=== Aim of the exercise ===
List each line of the data that holds the string "right".

=== Dataset entries ===
== Segment start ==

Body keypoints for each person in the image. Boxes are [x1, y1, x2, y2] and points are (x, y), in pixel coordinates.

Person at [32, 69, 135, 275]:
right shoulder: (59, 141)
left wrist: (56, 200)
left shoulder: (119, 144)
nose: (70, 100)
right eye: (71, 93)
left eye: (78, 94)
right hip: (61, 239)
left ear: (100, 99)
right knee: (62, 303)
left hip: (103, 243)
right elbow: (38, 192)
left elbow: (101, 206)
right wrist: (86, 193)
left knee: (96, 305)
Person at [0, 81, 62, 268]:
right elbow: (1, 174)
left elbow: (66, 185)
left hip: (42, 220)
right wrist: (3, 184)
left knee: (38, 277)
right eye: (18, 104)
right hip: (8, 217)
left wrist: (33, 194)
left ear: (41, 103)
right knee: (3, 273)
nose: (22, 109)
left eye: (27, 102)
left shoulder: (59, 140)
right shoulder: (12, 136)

== Segment end ==
== Segment start ==

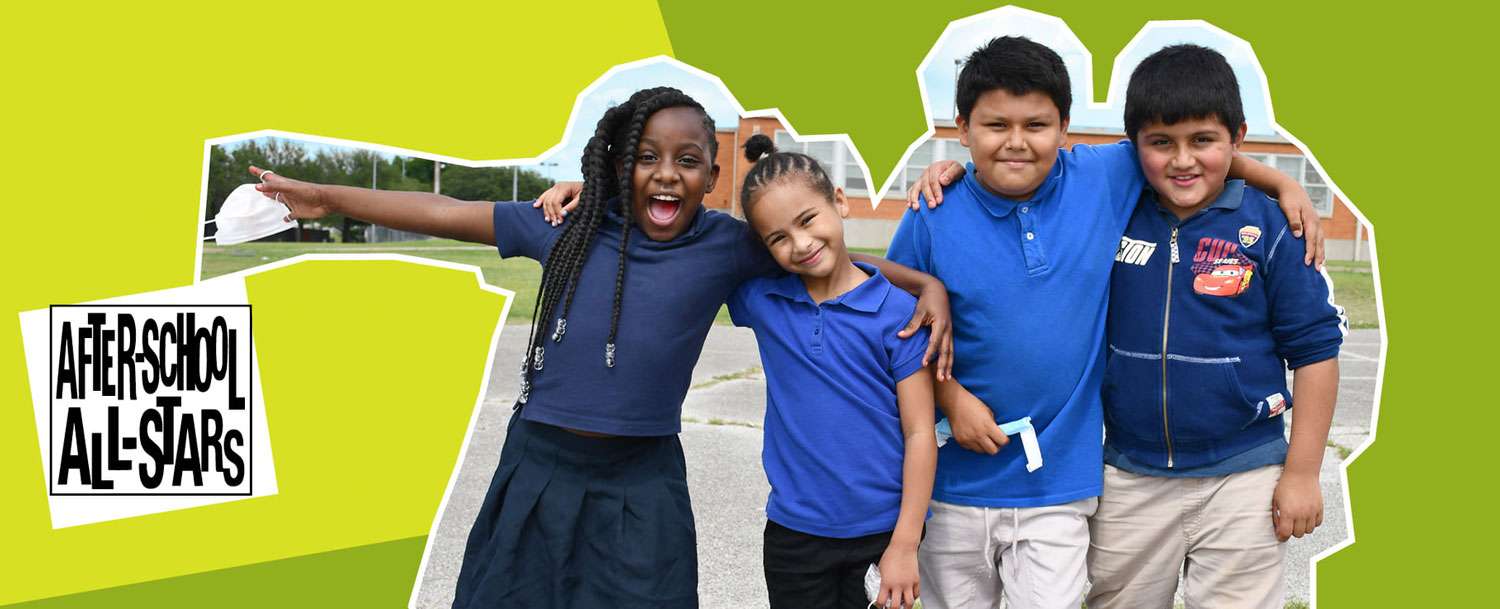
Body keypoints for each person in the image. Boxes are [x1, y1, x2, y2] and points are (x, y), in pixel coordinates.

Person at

== Segment end ==

=== Written response ===
right shoulder: (59, 141)
right eye: (71, 93)
right hip: (61, 239)
right knee: (62, 303)
right elbow: (38, 192)
right wrist: (86, 193)
right elbow: (1, 174)
right wrist: (3, 184)
right eye: (18, 104)
right hip: (8, 217)
right knee: (3, 273)
right shoulder: (12, 136)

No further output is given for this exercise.